There are a few Sell Brand gloves and mitts out there but they are understandably scarce. Below are a couple of Sell catchers mitts with a great look to them. Super cloth patch and the patented wrist strap on the mitts below.
The mitt below also features the J.A. Peach patented bifurcated leather reinforcing patch at the wrist opening. This is a mitt I would be interested in buying if the seller is willing.
Mike, your Ted Lyons picture with his odd glove made me think of this one. Don't know for sure if it is a Wilson. Joe's Source Book shows that Evers endorsed a model for them as late as 1925, but it was a mid-line. And of course the one picture I found of the back kinda looks like a Wilson tag, but it's just unclear enough to tick me off
Thomas E Wilson established a distribution agreement with Western Sporting Goods Mfg. Co. in 1919. The two companies merged in 1925 as Wilson-Western Sporting Goods.
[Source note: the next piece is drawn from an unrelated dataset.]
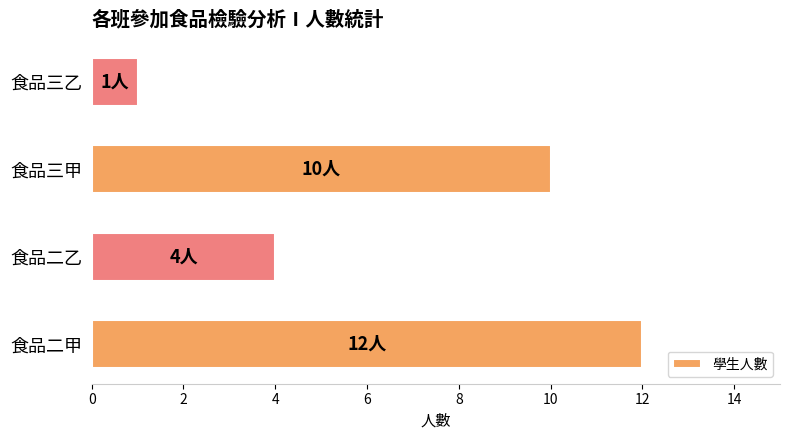

Reading bottom to top, transcribe all the data shown in this chart.

食品二甲=12	食品二乙=4	食品三甲=10	食品三乙=1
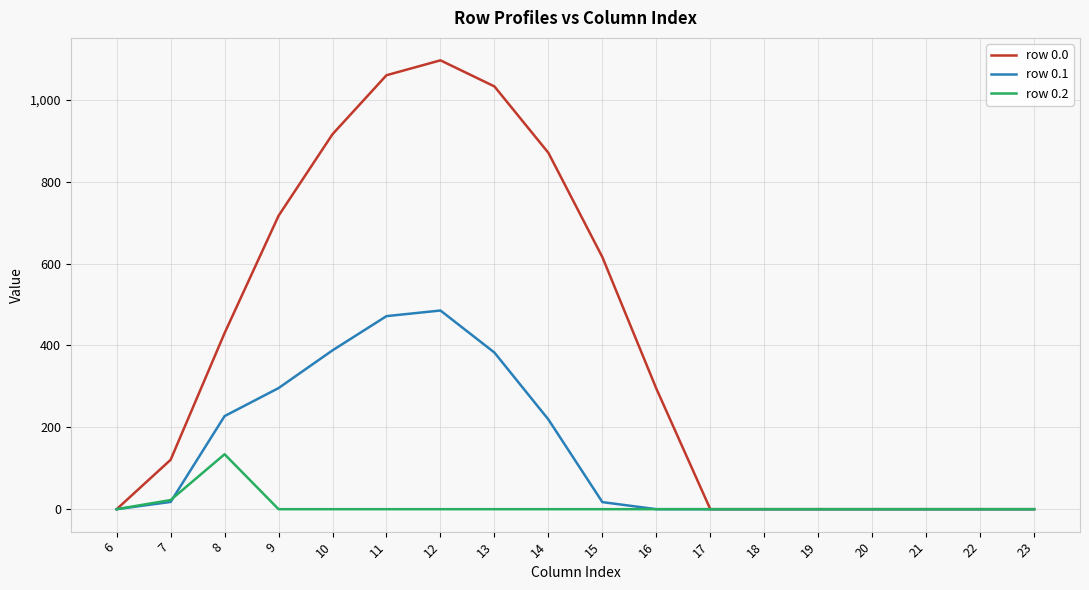

What is the difference between the maximum and minimum values in the row 0.1 series?

485.4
Thomas Wilson acquired Western Sporting Goods to expand his company into the baseball uniform industry.
Western Sporting Goods was a uniform supplier to the Cubs and White Sox at least as far back as 1912. Below is an great looking ad from 1912.
below is another ad from 1918 relating to Uniform swatches.
Western also manufactured a whole line of baseball equipment in addition to uniforms. Below is an ad from 1916
Below is a "Professional Model" full web fielders glove from Western Sporting Goods Mfg. Co. of Chicago. It may be the only known example.
Prior to 1908 Sears relied on Spalding and then Victor Sporting Goods for their gloves and mitts. The J.C. Higgins house brand was started by Sears in 1908 and Western Sporting Goods was chosen to furnish equipment for Sears because both companies were headquartered in Chicago. Once Western Sporting Goods was taken over by Thomas Wilson, Wilson Sporting Goods became the de facto supplier for Sears.
Below are some ads touting the new J.C. Higgins trademark from a 1908 Sears catalog. Still evident are some remaining Victor products in addition to the "Black Beauty" base mitt and the buckle back webless and full web Higgins models.
A rare "Charlie Hollocher" model 652 glove circa 1923. Possibly made before Wilson added the Wilson/Western name. hard to see the old style cloth patch but it is there, just faded and worn down. Nice logo button and the old style Thomas E. Wilson markings on the front are great. Hollocher played for the Cubs prior to 1924.
Been a while since a nice early Wilson glove showed up. This model 601 "Professional League" glove sold on ebay for $637. Shows some wear but still really displays well. Markings still plainly visible and the cloth patch is super. It was a top model in its day.